§ **Problem requirements**:
Extract the lines of the listing from the one containing "What position from", inclusive, through the end of the listing, reproducing them verbatim. Omit the pictures from your answer.

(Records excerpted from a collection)
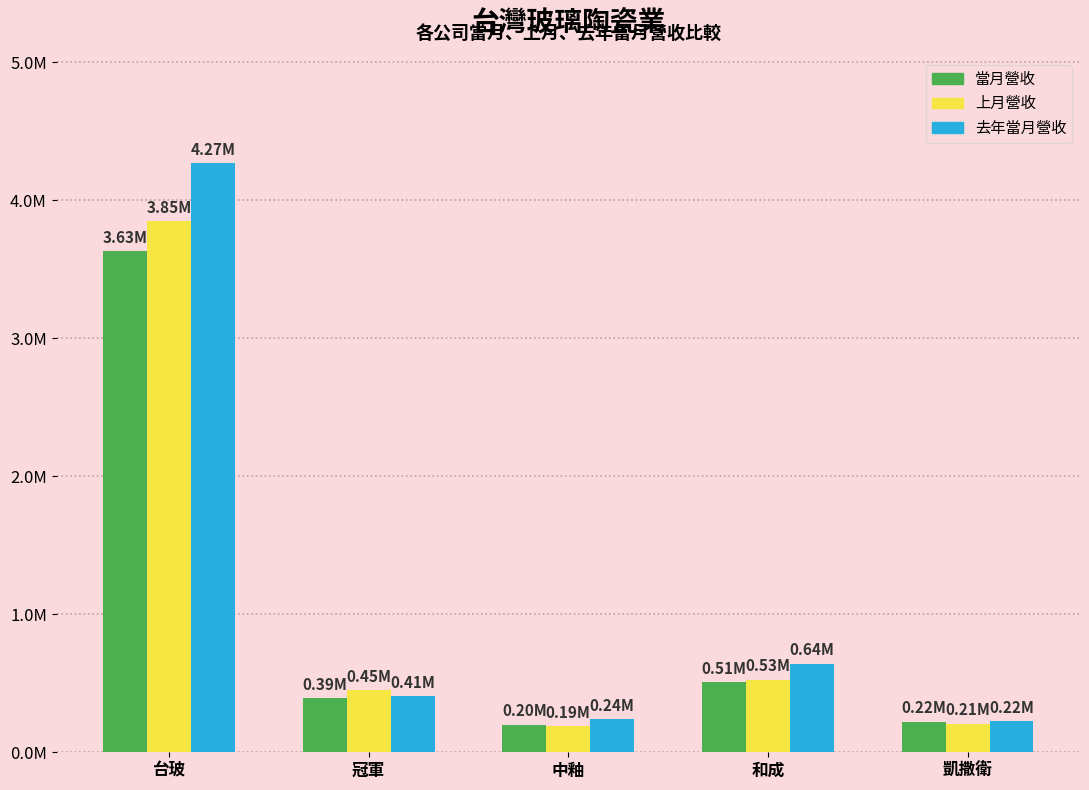

Which series has the widest spread of values?

去年當月營收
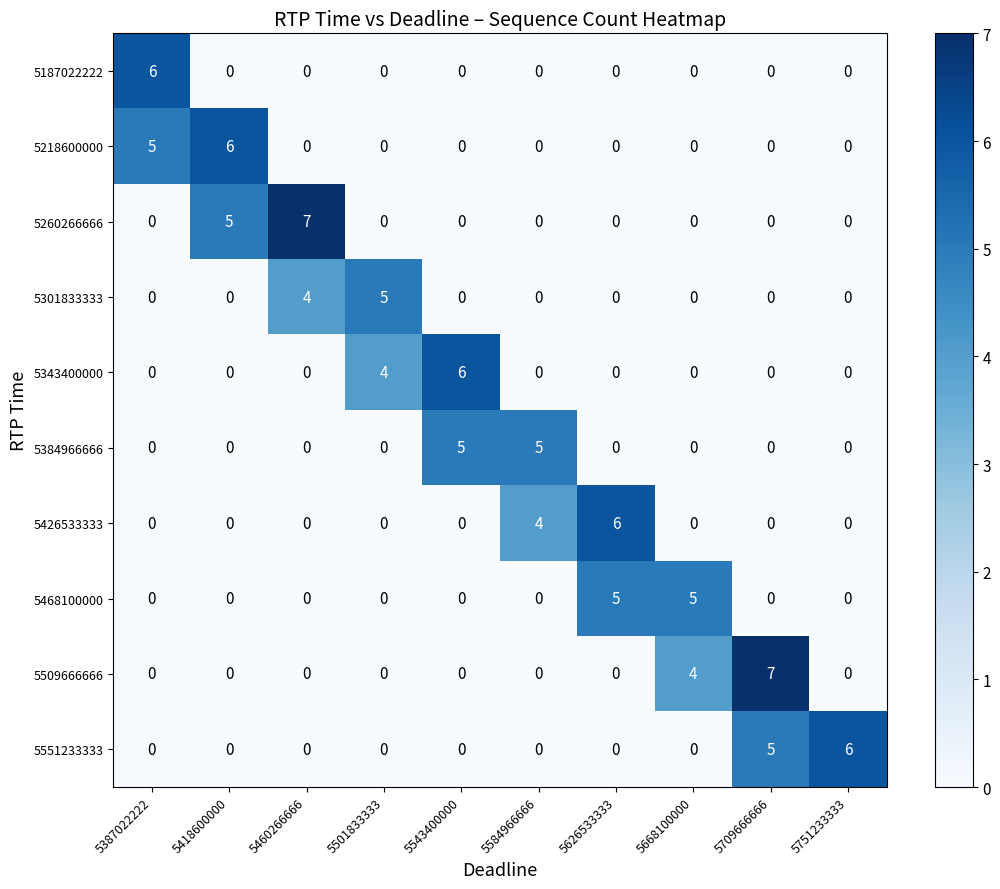

The 5301833333 series shows 8 at 5501833333. True or false?

False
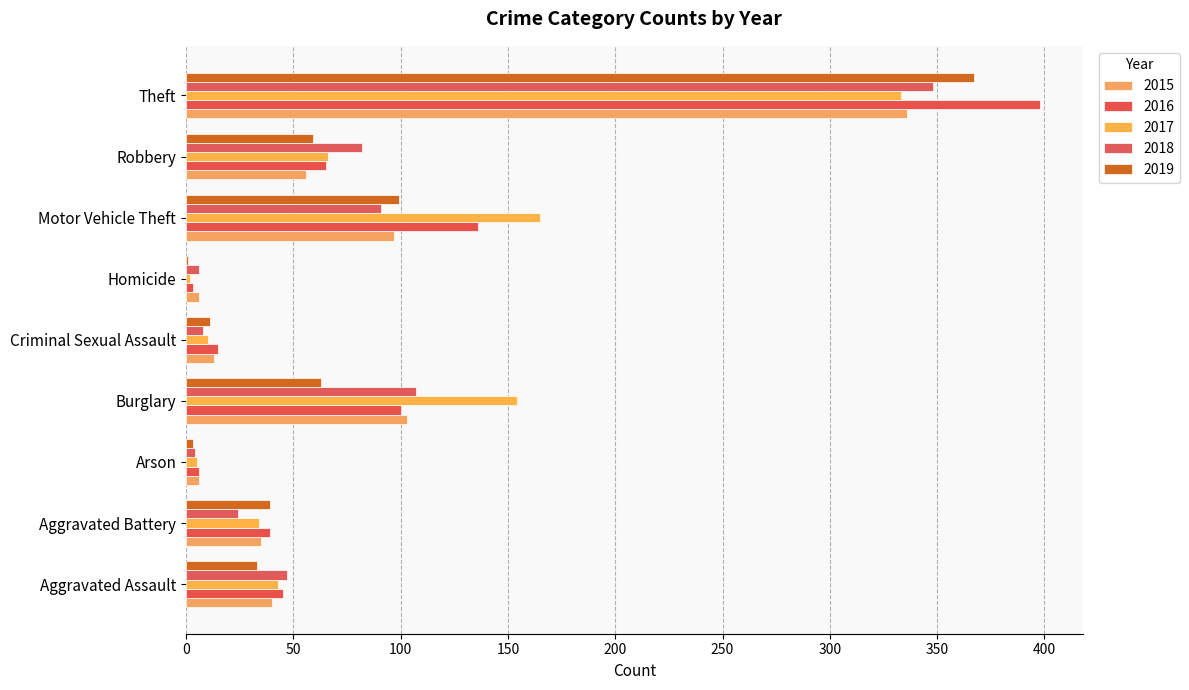

What position from the right is Aggravated Battery?

8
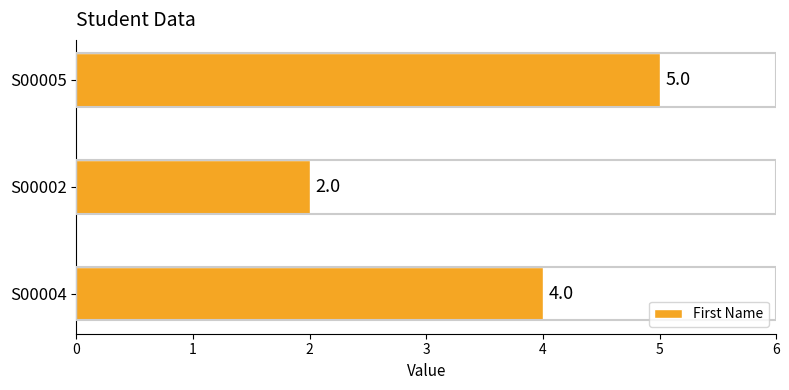

Does the chart contain stacked bars?

No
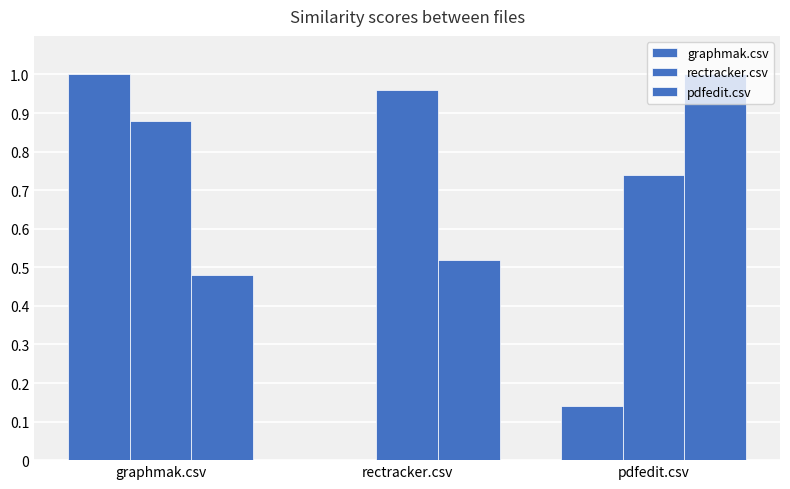

Rank the series by their average value, from highest to lowest.

rectracker.csv, pdfedit.csv, graphmak.csv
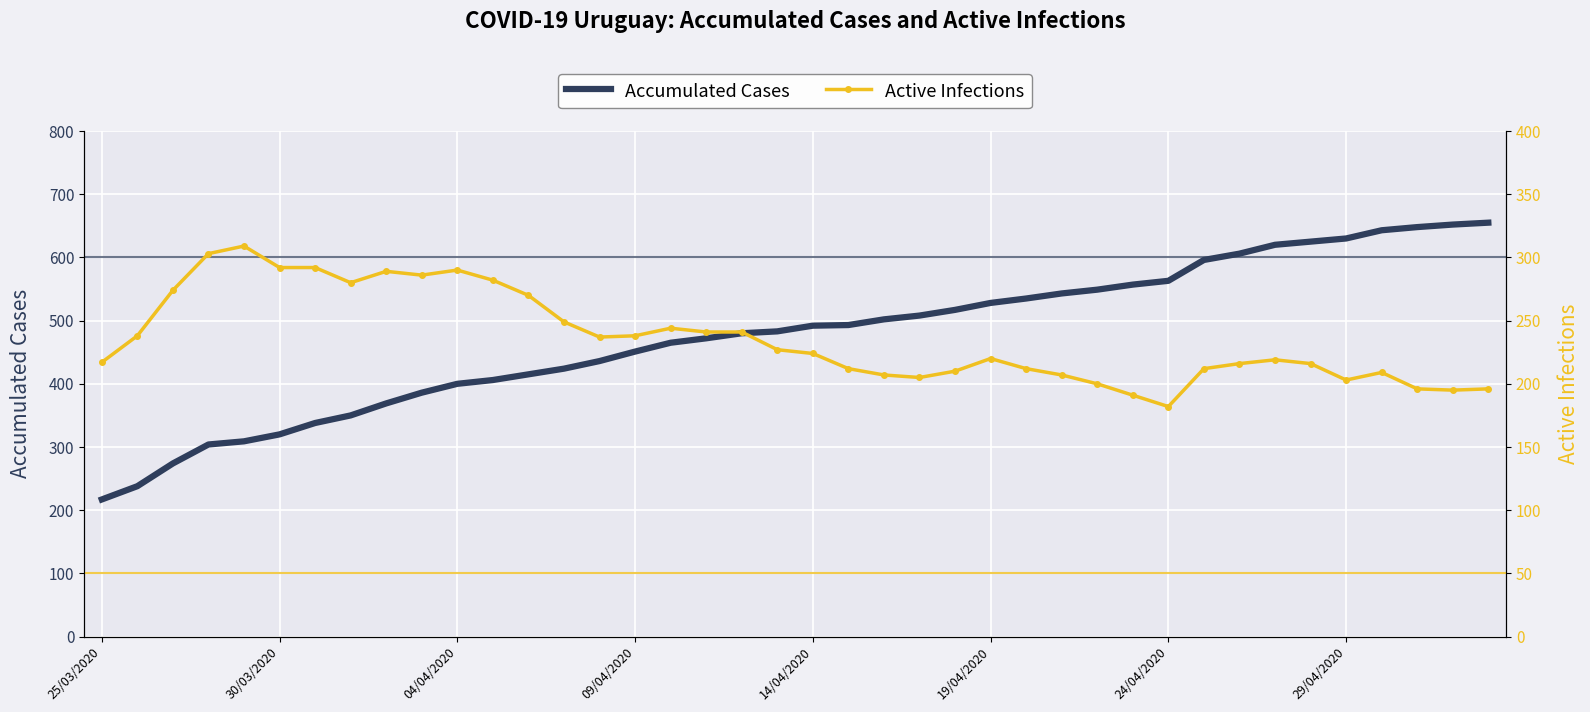

How many values in the acumCasos series exceed 492?

19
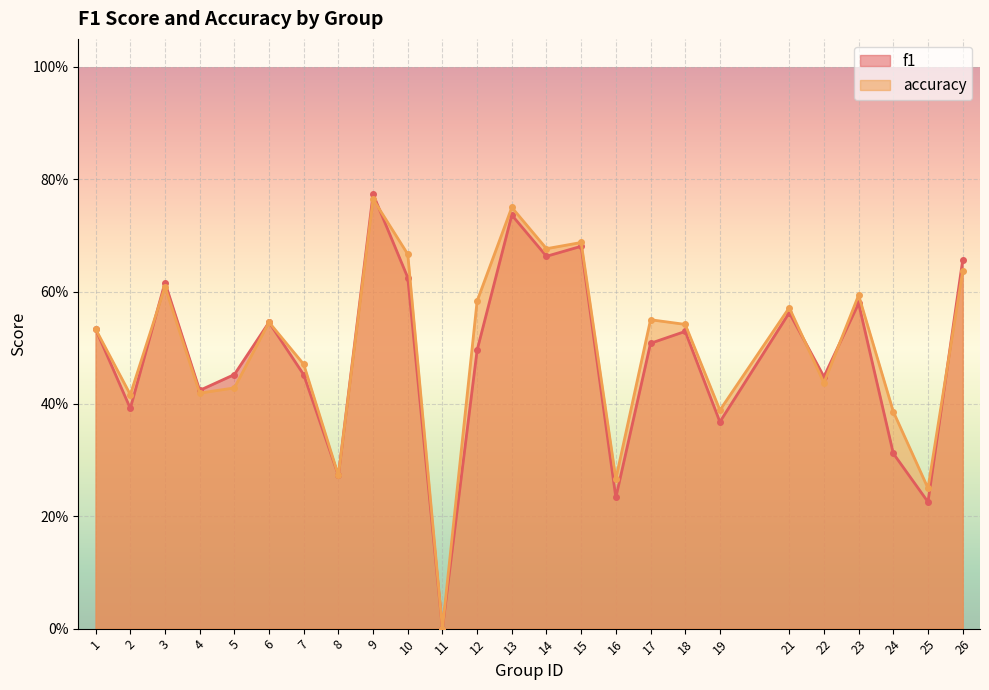

Count the number of categories in the chart.

25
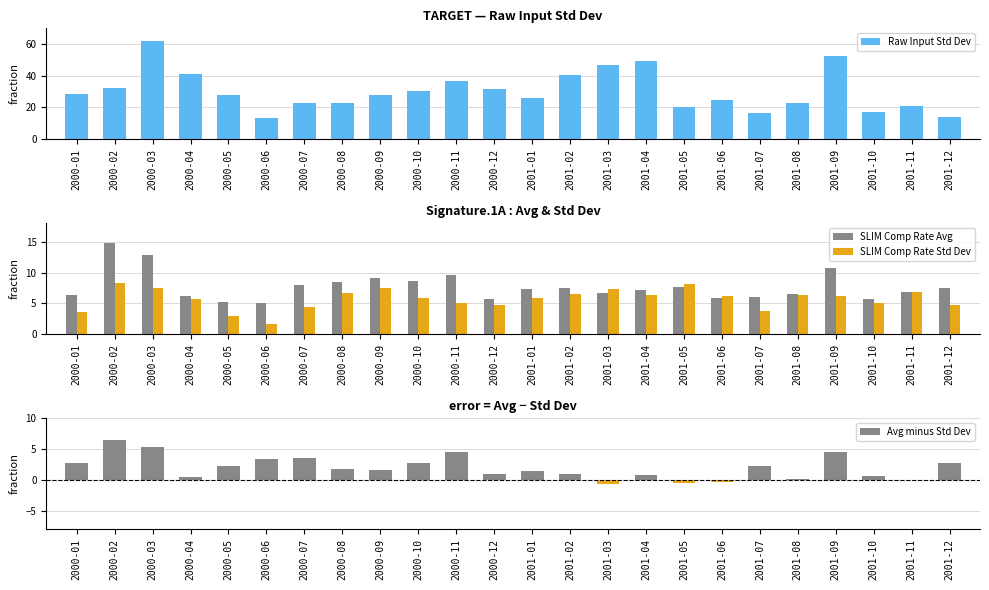

What value does the Raw Input Std Dev series have at 2001-01?

26.0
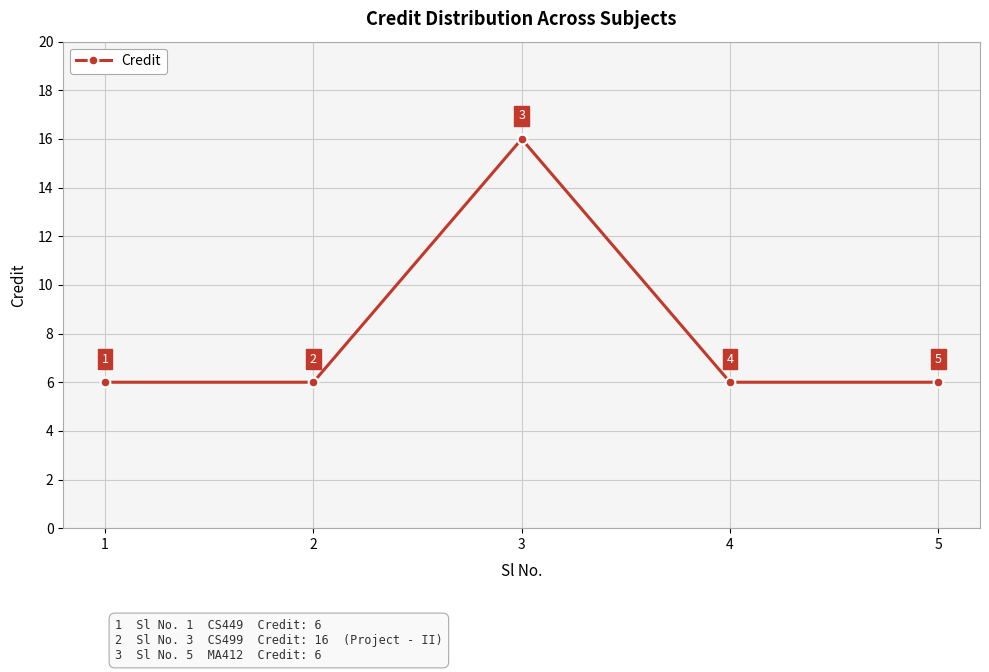

What is the change in value from 1 to 3?

+10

§ **Result of this task**:
What position from the right is Aggravated Battery?

8

Does the chart contain stacked bars?

No

Rank the series by their average value, from highest to lowest.

rectracker.csv, pdfedit.csv, graphmak.csv

How many values in the acumCasos series exceed 492?

19

Count the number of categories in the chart.

25

What value does the Raw Input Std Dev series have at 2001-01?

26.0

What is the change in value from 1 to 3?

+10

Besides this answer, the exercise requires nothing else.